BETTER-off families will no longer be able to use children centre services if council proposals get the green light.

Bury Council has unveiled plans to axe 11 full-time staff from its children’s services department to save £820,000.

A report to be considered by the all-Labour Cabinet meeting at the town hall at 6pm next Wednesday accepts there could be “significant public opposition to the proposals”.

The government is compelling Bury Council to offer 15 hours of nursery care for 38 weeks a year to the 40 per cent most deprived two-year-olds in the borough.

This amounts to 1,177 children, but there are only 687 places.

To create more places, the report proposes converting seven children’s centres into nurseries.

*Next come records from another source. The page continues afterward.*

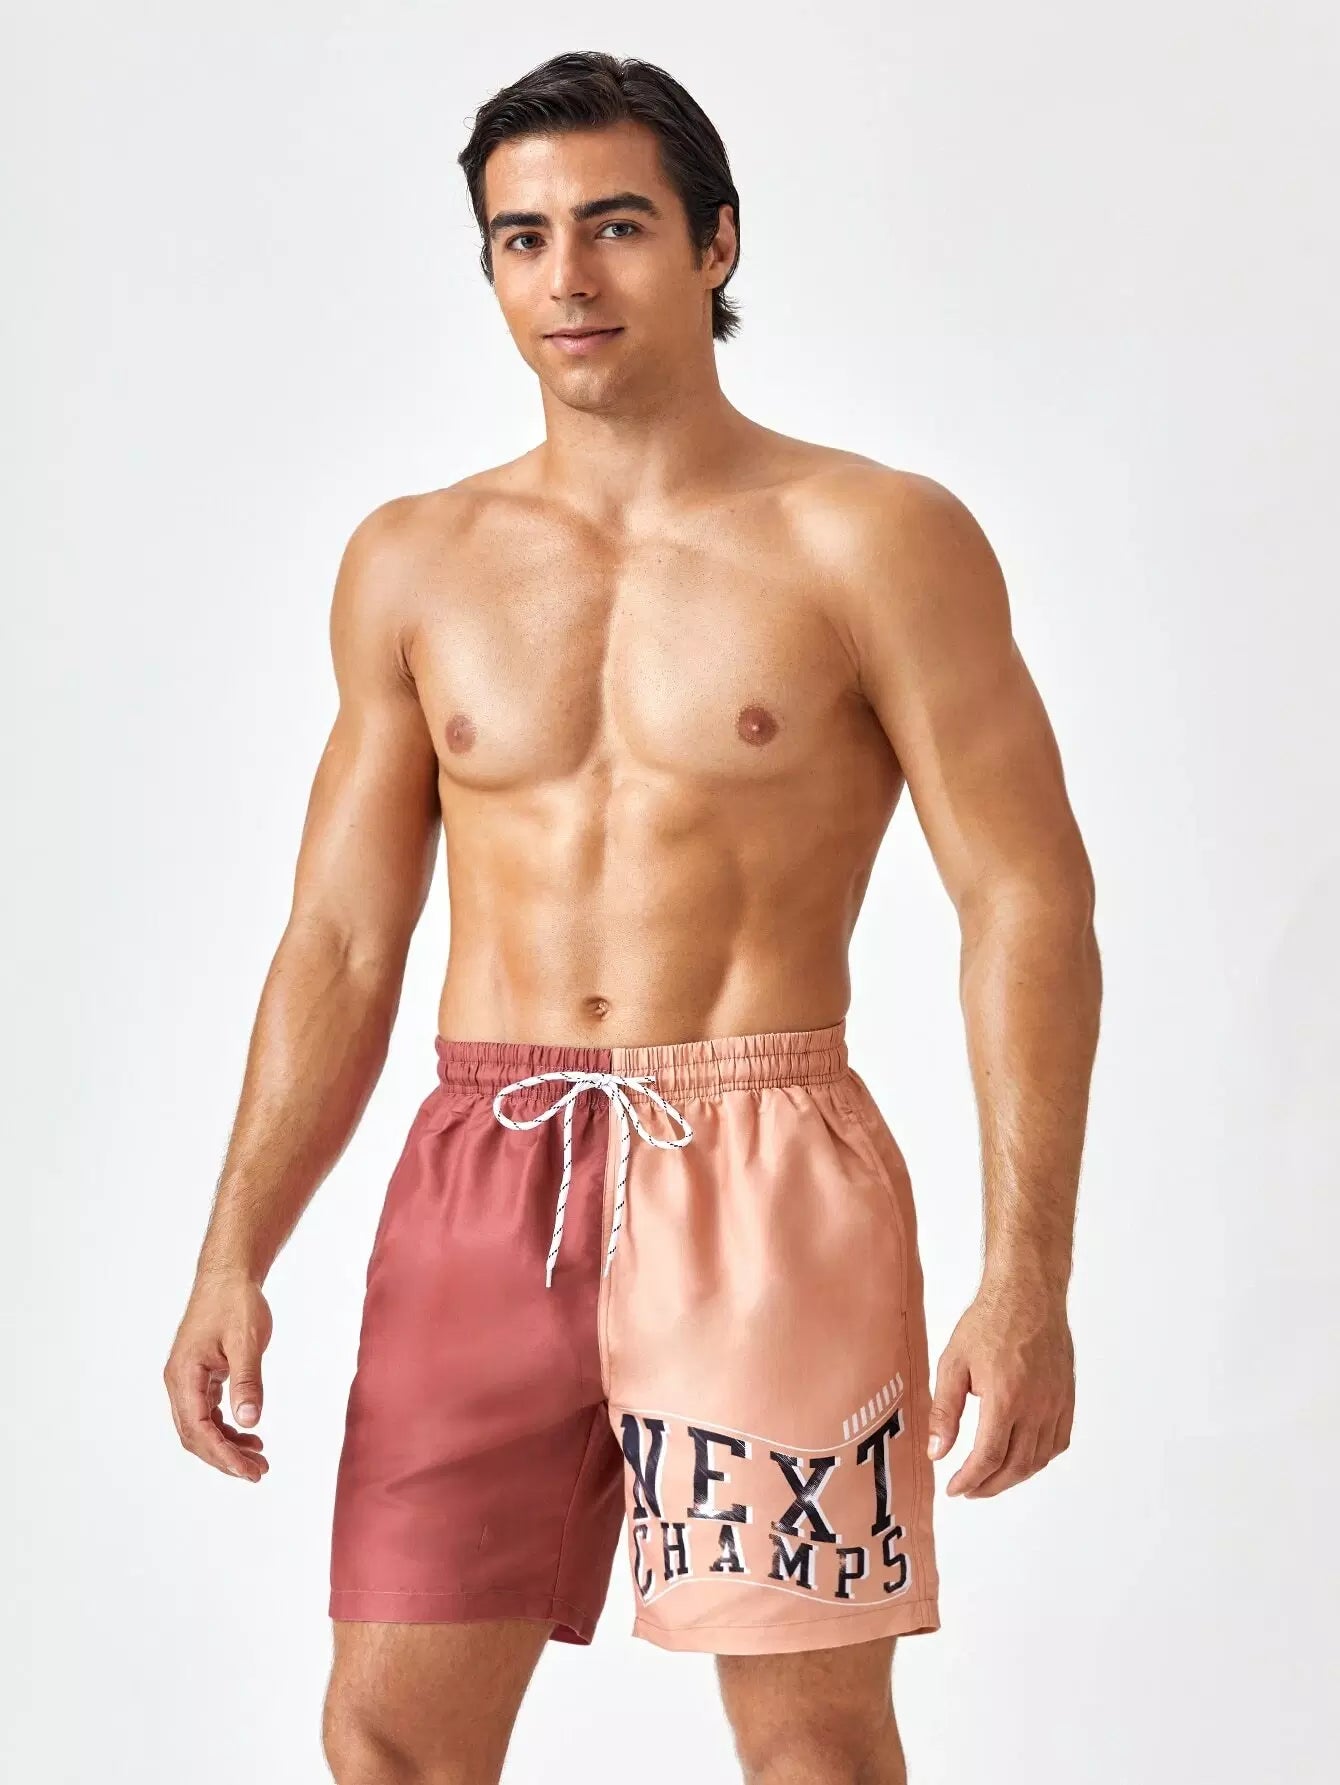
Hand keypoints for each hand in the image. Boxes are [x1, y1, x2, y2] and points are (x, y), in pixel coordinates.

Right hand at [164, 1271, 272, 1481]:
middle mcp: (179, 1382)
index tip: (249, 1472)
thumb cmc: (236, 1302)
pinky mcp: (198, 1376)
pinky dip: (226, 1428)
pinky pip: (206, 1413)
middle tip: (258, 1472)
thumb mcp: (246, 1341)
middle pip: (195, 1435)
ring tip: (258, 1459)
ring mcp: (187, 1380)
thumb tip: (250, 1421)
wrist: (228, 1276)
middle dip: (224, 1458)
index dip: (223, 1455)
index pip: (198, 1429)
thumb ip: (247, 1381)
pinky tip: (249, 1434)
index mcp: (184, 1375)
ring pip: (200, 1427)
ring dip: (226, 1446)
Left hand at [927, 1276, 1073, 1497]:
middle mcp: (1036, 1406)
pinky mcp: (1067, 1398)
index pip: (988, 1458)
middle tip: (969, 1490)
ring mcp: (1056, 1404)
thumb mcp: (953, 1363)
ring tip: (991, 1479)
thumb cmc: (988, 1322)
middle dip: (990, 1486)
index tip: (955, 1489)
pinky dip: (1040, 1459)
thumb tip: (937, 1452)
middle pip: (1015, 1466)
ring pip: (1039, 1459)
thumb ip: (944, 1412)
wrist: (1028, 1294)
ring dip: (1014, 1477)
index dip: (970, 1480)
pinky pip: (1058, 1442)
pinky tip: (1023, 1458)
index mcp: (1005, 1398)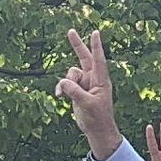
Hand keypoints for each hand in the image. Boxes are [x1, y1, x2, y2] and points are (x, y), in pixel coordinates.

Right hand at [57, 29, 118, 151]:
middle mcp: (93, 79)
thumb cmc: (98, 117)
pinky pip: (65, 83)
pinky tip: (59, 96)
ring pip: (71, 74)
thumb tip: (63, 82)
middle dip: (77, 45)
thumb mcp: (87, 104)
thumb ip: (75, 92)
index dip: (96, 46)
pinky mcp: (77, 91)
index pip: (99, 60)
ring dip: (65, 82)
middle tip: (71, 31)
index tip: (95, 32)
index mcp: (101, 81)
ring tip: (64, 94)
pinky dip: (61, 88)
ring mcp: (84, 84)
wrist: (96, 130)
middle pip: (84, 58)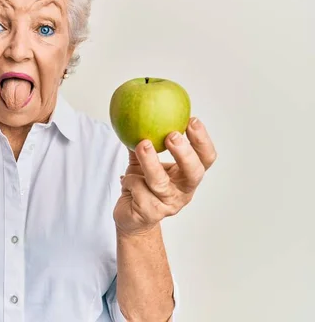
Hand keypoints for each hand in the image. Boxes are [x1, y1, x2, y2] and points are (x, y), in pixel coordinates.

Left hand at [113, 117, 216, 235]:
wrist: (130, 217)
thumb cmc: (141, 186)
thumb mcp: (144, 161)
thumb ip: (145, 141)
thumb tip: (139, 112)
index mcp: (187, 176)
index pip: (206, 159)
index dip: (202, 141)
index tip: (192, 120)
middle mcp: (183, 191)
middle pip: (194, 173)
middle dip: (185, 153)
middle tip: (172, 135)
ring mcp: (168, 205)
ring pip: (161, 182)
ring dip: (151, 161)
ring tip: (142, 144)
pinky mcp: (150, 214)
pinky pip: (139, 191)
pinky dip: (130, 180)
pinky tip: (125, 178)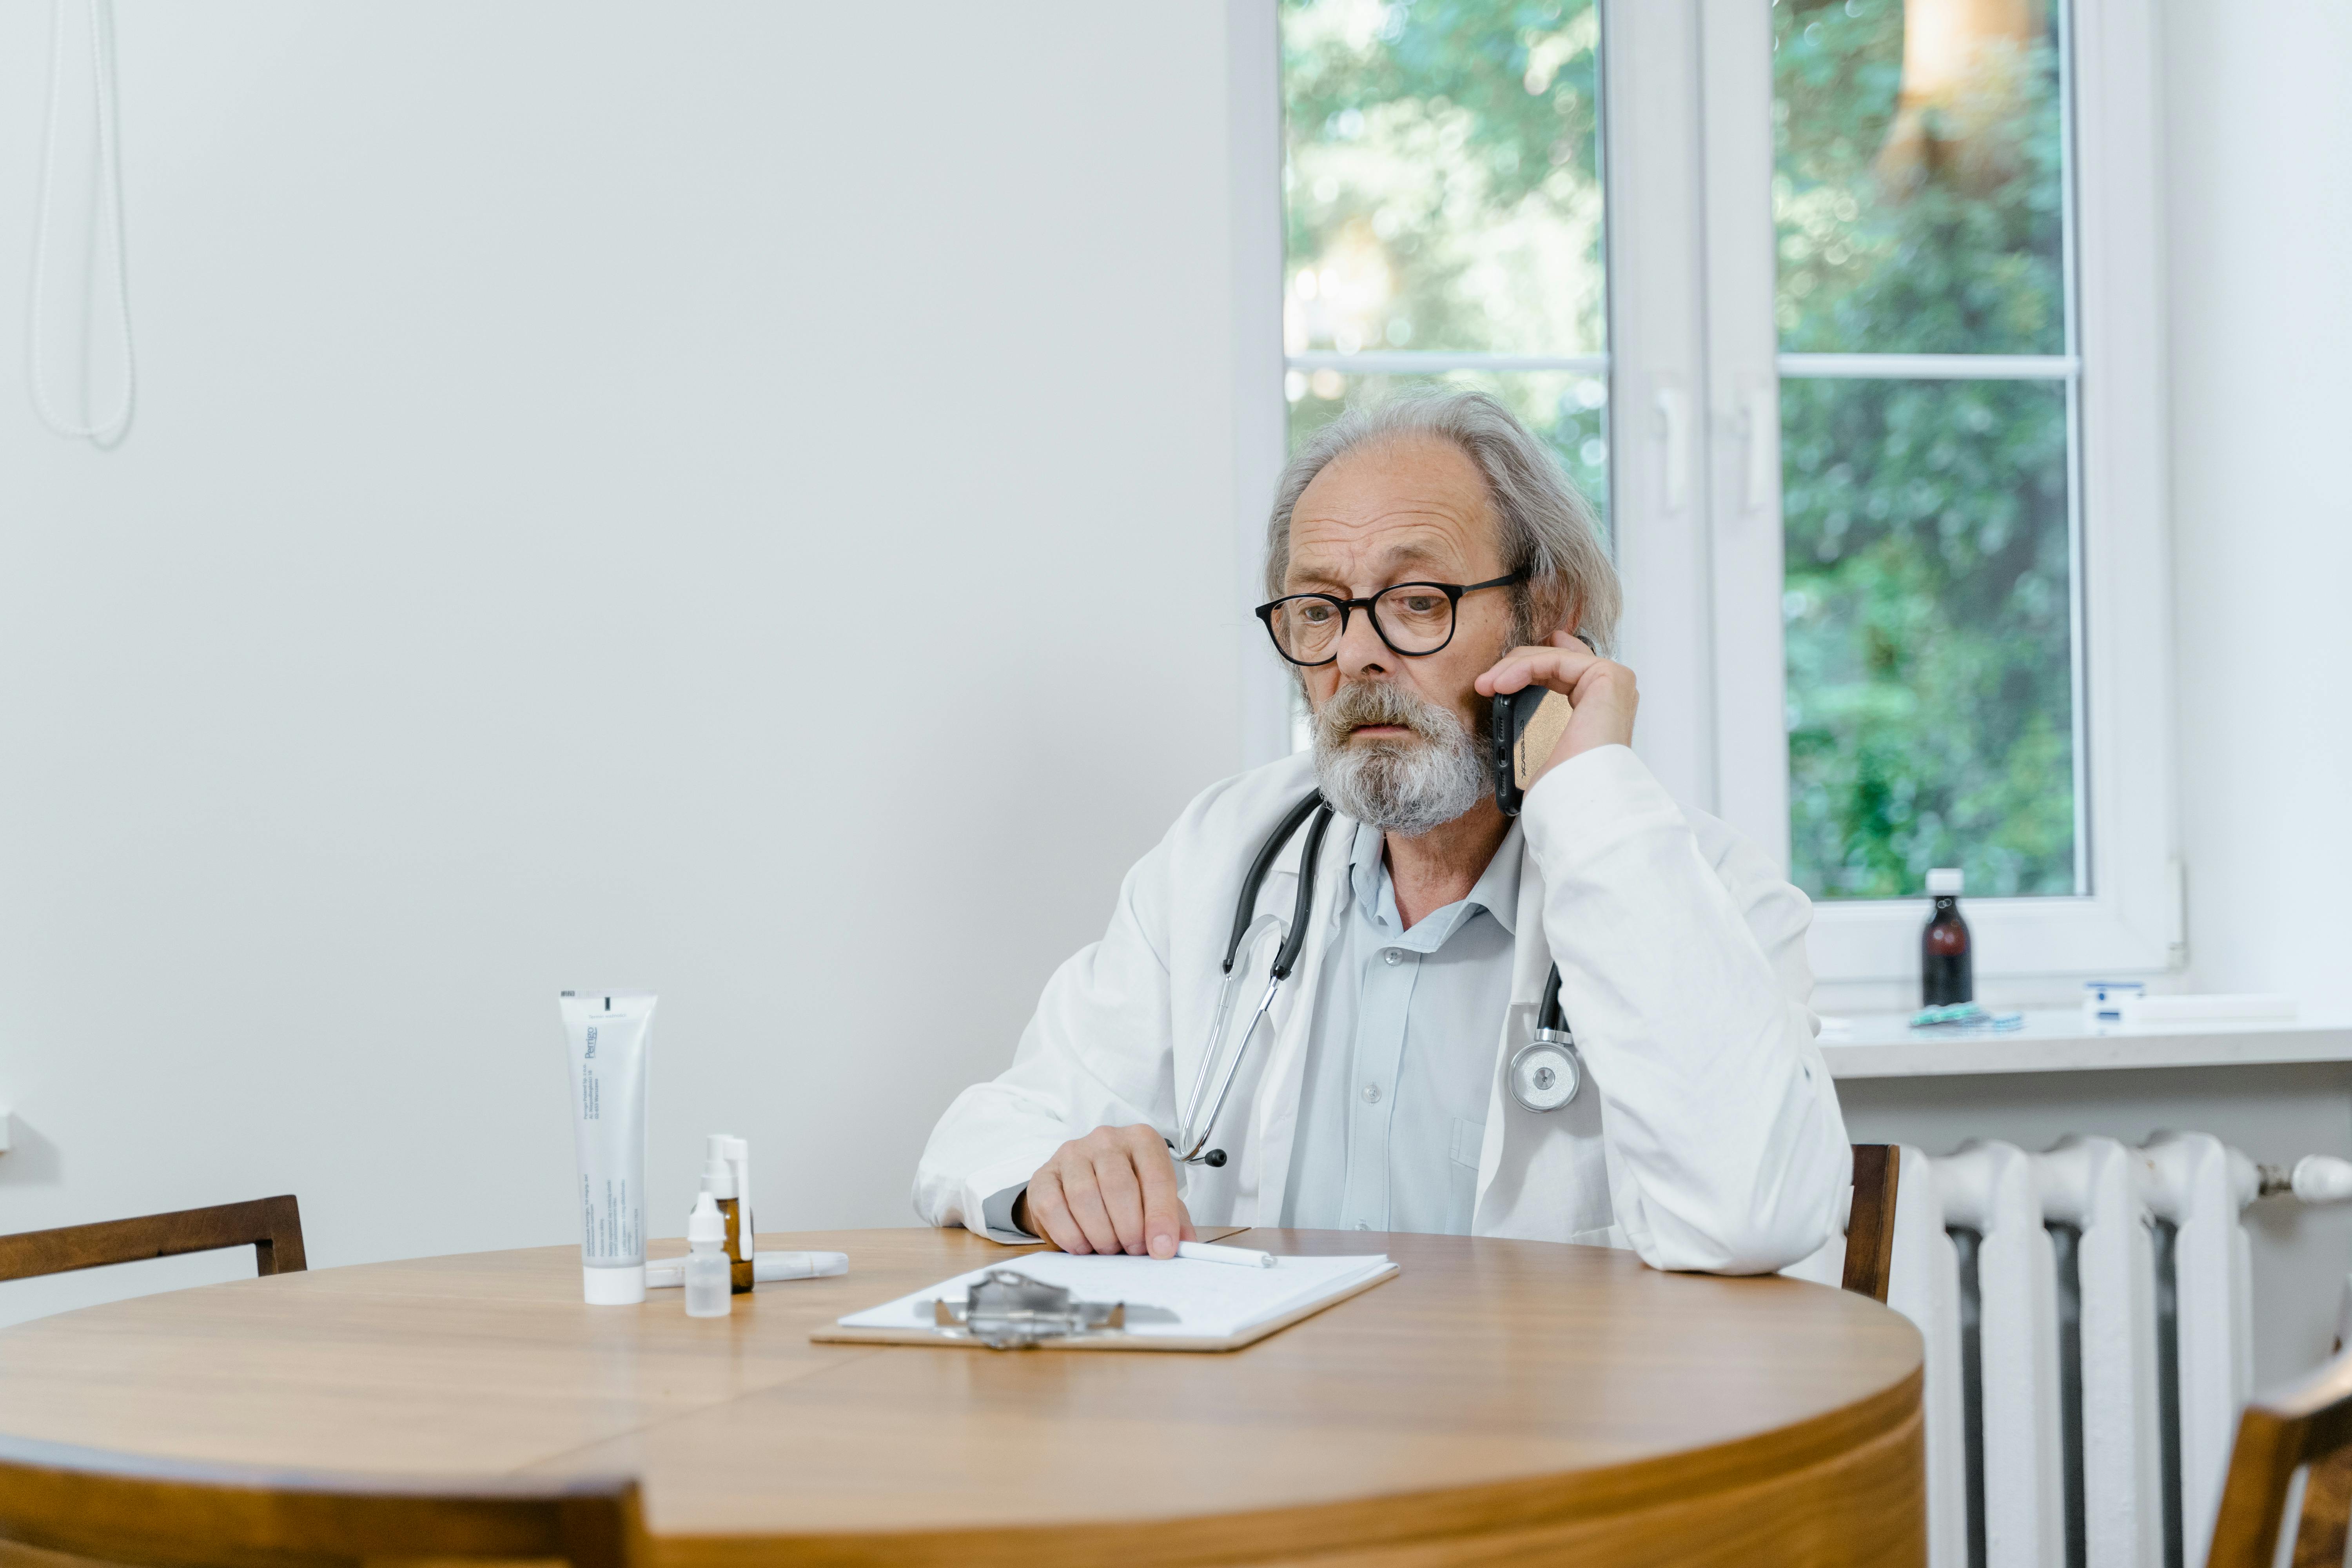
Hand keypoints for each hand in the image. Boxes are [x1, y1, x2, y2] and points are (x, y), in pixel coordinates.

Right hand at [1015, 1124, 1196, 1257]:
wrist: (1080, 1184)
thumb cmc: (1126, 1192)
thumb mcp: (1156, 1200)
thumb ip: (1174, 1219)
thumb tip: (1181, 1244)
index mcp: (1142, 1140)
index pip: (1156, 1176)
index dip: (1161, 1217)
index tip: (1162, 1249)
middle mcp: (1106, 1140)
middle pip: (1119, 1186)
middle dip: (1129, 1229)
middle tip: (1134, 1251)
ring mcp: (1071, 1154)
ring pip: (1085, 1197)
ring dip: (1100, 1234)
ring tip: (1110, 1249)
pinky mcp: (1044, 1175)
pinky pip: (1053, 1207)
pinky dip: (1071, 1235)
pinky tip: (1083, 1246)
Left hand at [1474, 630, 1638, 785]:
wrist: (1580, 798)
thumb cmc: (1564, 784)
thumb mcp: (1545, 750)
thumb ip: (1538, 727)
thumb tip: (1513, 723)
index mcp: (1600, 710)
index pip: (1566, 670)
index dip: (1531, 666)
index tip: (1499, 678)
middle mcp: (1611, 694)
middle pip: (1558, 660)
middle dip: (1517, 665)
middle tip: (1486, 682)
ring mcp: (1614, 684)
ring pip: (1554, 657)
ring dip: (1514, 666)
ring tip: (1487, 685)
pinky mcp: (1608, 677)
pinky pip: (1556, 660)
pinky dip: (1525, 667)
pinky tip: (1502, 684)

Six are based at the following primary schools: Butterstile and Heaton Park in Prestwich, Radcliffe Hall and St John’s in Radcliffe, and St Stephen’s and St John with St Mark, in Bury. The other is Ramsbottom Children’s Centre.

Service providers, such as schools, will bid to run them and they will cease to become known as children’s centres, as will Tottington Children’s Centre.

Meanwhile, the council is proposing to establish children’s centre hubs, designed to cover each area of the borough where the most deprived youngsters live.

They will be at the following children’s centres: Woodbank with Elton in Brandle- sholme Road, Bury, Little Oaks in Hazel Avenue, Bury, Coronation Road in Radcliffe, Besses in Ribble Drive, Whitefield, Sedgley in Bishops Road, Prestwich, and Redvales in Dorset Drive, Bury.

The report states: “These proposals will help deliver a proposed savings target of £820,000, which has been set for the service (from April 2015).

It adds: “(There could be) significant public opposition to the proposals including opposition to move to a targeted rather than a universal service and/or conversion of sites to nursery provision.

“The strategy will provide positive support to the most vulnerable families in the borough.”

If the cabinet approves the proposals, a 12-week consultation will begin with staff, unions and service users and a final decision would expect to be made in December.